Perhaps, one of the reasons why 'After' deviated from the book ending was to not make 'Defending Jacob' anymore tragic than it already was. Normalcy was a term missing in the Barber family and hopefully, this accident brings them more closer. By the end of the episode, there is a sense of hope that things would be fine. Even if the closing moments was about a contemplative Andy eating his takeout alone back home. 'After' also brings with it a sigh of relief. After all the ordeal, death would have just multiplied the tragic factor.
The other probable reason could be the series trying out something different. It is safe to say the book would have received more reads after the series premiere and fans would have skipped to the ending just to see how things pan out for the Barbers. This may have been a conscious decision by the showrunner and the producers to induce a twist. With Jacob's recovery termed "optimistic", they bring in a welcome change and leave it to the fans to hope things get better for the Barbers.

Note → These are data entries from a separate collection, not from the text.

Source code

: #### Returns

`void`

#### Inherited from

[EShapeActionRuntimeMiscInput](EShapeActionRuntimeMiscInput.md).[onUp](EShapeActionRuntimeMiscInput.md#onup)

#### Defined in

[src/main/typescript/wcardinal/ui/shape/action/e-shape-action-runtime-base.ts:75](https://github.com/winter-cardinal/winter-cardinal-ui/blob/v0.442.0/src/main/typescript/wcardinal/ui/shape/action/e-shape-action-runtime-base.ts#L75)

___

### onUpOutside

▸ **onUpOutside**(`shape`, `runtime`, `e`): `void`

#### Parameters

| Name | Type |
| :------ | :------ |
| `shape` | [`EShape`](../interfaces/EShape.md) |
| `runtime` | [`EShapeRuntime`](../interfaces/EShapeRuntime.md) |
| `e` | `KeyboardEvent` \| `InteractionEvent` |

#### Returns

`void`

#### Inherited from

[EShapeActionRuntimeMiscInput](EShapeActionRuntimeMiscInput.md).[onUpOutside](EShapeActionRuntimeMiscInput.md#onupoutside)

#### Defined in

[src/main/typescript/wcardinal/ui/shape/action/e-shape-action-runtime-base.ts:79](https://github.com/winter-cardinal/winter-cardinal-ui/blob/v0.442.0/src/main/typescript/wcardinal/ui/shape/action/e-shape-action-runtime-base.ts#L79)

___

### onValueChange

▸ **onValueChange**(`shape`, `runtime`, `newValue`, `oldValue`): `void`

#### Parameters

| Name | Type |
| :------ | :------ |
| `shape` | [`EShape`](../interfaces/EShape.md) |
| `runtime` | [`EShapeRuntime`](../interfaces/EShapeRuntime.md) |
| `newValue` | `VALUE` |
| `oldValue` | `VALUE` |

'Defending Jacob' ends differently from the book and for good reason. It is still an open end of sorts that leaves the floor open to debate. Will Jacob accept his mother again after her attempt to kill him? Will Andy be the binding force? Will Laurie do something drastic post this traumatic event? The final message is hope and forgiveness and as for the murders, was Jacob really capable of killing?
'Defending Jacob' is available for streaming on AppleTV+.